→ **Task to complete**
Every record below is to be restated word for word, and no picture is to be copied.

→ **Provided data**
=-=-=-=-=

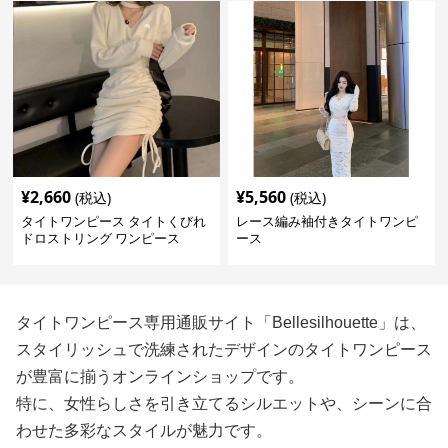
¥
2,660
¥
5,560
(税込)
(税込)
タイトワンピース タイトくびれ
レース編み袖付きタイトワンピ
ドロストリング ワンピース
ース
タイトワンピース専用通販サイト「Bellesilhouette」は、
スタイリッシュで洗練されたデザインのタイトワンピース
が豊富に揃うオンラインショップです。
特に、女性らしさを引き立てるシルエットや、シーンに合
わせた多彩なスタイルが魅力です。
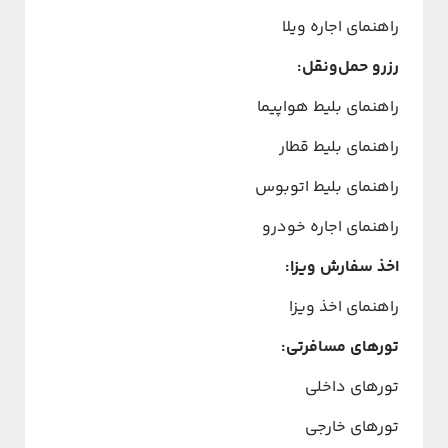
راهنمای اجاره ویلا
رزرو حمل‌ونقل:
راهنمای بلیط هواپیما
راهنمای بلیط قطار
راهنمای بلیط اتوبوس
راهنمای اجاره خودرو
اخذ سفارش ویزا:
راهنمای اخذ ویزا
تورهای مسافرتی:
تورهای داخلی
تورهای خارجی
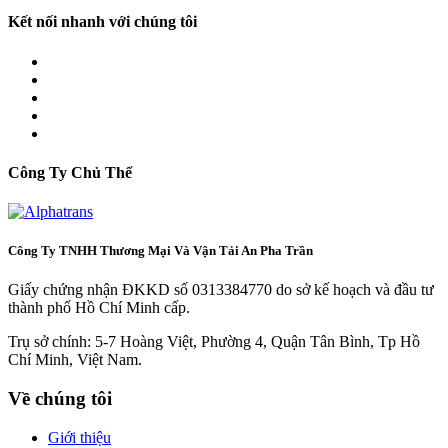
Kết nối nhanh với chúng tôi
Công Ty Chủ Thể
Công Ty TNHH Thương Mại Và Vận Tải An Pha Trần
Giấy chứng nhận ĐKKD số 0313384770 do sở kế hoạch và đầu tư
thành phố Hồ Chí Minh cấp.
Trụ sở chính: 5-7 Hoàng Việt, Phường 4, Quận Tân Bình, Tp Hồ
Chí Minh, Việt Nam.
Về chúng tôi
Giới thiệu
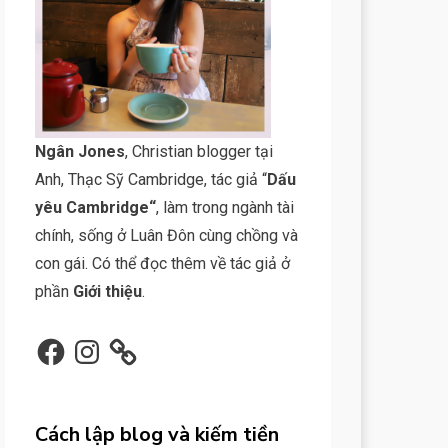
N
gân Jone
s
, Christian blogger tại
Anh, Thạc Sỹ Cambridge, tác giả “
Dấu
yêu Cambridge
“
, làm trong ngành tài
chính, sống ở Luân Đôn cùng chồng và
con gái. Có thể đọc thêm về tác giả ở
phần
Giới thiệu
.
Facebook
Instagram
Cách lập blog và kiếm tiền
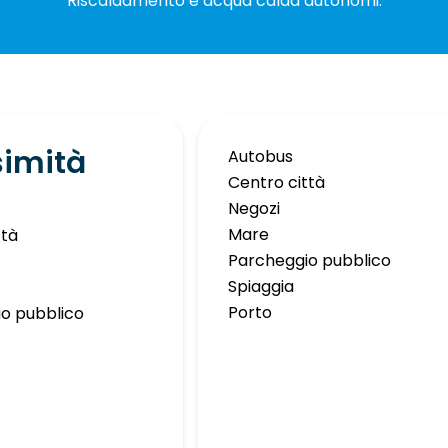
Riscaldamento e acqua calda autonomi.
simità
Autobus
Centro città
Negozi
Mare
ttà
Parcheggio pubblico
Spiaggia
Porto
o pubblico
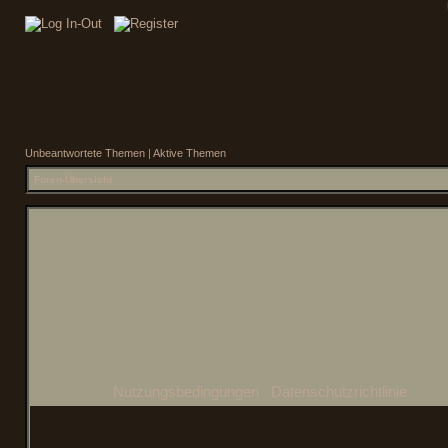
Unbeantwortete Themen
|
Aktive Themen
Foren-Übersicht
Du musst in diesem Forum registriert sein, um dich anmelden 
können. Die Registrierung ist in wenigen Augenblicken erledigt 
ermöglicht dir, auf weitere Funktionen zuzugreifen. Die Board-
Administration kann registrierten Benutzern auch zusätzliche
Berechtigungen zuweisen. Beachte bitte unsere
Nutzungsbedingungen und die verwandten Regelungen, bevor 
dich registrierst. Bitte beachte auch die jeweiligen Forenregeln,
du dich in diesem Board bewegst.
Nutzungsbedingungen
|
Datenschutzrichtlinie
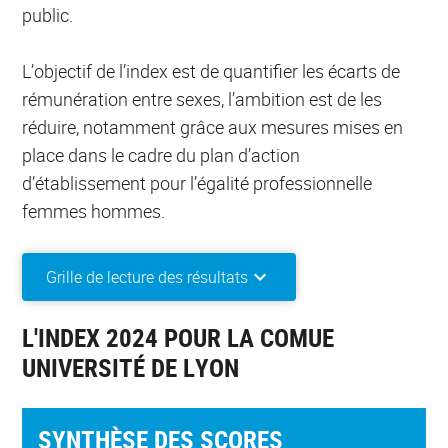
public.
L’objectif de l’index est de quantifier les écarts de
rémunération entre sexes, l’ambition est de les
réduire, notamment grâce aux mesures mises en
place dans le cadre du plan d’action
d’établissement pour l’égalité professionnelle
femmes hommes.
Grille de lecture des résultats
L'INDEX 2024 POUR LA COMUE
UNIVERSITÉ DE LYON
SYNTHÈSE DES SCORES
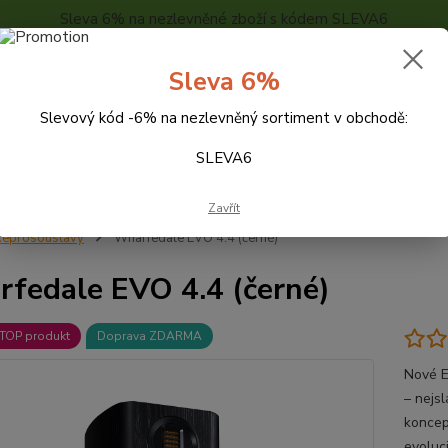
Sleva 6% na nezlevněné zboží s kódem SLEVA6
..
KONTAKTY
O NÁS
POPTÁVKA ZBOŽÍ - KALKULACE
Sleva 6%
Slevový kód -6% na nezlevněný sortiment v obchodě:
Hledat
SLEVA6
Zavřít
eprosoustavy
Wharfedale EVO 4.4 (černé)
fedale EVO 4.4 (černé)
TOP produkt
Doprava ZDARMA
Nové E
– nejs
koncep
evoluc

=-=-=-=-=

→ **Written answer**
¥
2,660
¥
5,560
(税込)
(税込)
タイトワンピース タイトくびれ
レース編み袖付きタイトワンピ
ドロストリング ワンピース
ース
タイトワンピース専用通販サイト「Bellesilhouette」は、
スタイリッシュで洗練されたデザインのタイトワンピース
が豊富に揃うオンラインショップです。
特に、女性らしさを引き立てるシルエットや、シーンに合
わせた多彩なスタイルが魅力です。
راهنمای اجاره ویلا
رزرو حمل‌ونقل:
راهنمای بلیط هواپیما
راهنمای بلیط قطار
راهنمای بلیط اتوبوس
راهنمای اجاره خودرو
اخذ سفارش ویزا:
راهنمای اخذ ویزا
تورهای مسافرتی:
تورهای داخلی
تورهای خارجی
Kết nối nhanh với chúng tôi
Công Ty Chủ Thể
Công Ty TNHH Thương Mại Và Vận Tải An Pha Trần
Giấy chứng nhận ĐKKD số 0313384770 do sở kế hoạch và đầu tư
thành phố Hồ Chí Minh cấp.
Trụ sở chính: 5-7 Hoàng Việt, Phường 4, Quận Tân Bình, Tp Hồ
Chí Minh, Việt Nam.
Về chúng tôi
Giới thiệu
N
gân Jone
s
, Christian blogger tại
Anh, Thạc Sỹ Cambridge, tác giả “
Dấu
yêu Cambridge
“
, làm trong ngành tài
chính, sống ở Luân Đôn cùng chồng và
con gái. Có thể đọc thêm về tác giả ở
phần
Giới thiệu
.
Facebook
Instagram
Cách lập blog và kiếm tiền
Riscaldamento e acqua calda autonomi.
simità
Autobus
Centro città
Negozi
Mare
ttà
Parcheggio pubblico
Spiaggia
Porto
o pubblico
Unbeantwortete Themen
|
Aktive Themen
Foren-Übersicht
Du musst in diesem Forum registriert sein, um dich anmelden 
können. Die Registrierung ist in wenigen Augenblicken erledigt 
ermöglicht dir, auf weitere Funktionen zuzugreifen. Die Board-
Administration kann registrierten Benutzern auch zusätzliche
Berechtigungen zuweisen. Beachte bitte unsere
Nutzungsbedingungen und die verwandten Regelungen, bevor 
dich registrierst. Bitte beachte auch die jeweiligen Forenregeln,
du dich in diesem Board bewegst.
Nutzungsbedingungen
|
Datenschutzrichtlinie
public.
L’objectif de l’index est de quantifier les écarts de
rémunération entre sexes, l’ambition est de les
réduire, notamment grâce aux mesures mises en
place dans le cadre du plan d’action
d’établissement pour l’égalité professionnelle
femmes hommes.
Grille de lecture des résultats
L'INDEX 2024 POUR LA COMUE
UNIVERSITÉ DE LYON
SYNTHÈSE DES SCORES
Sleva 6% na nezlevněné zboží s kódem SLEVA6
..
KONTAKTY
O NÁS
POPTÁVKA ZBOŽÍ - KALKULACE
Sleva 6%
Slevový kód -6% na nezlevněný sortiment v obchodě:
Hledat
SLEVA6
Zavřít
eprosoustavy
Wharfedale EVO 4.4 (černé)
fedale EVO 4.4 (černé)
TOP produkt
Doprava ZDARMA
Nové E
– nejs
koncep
evoluc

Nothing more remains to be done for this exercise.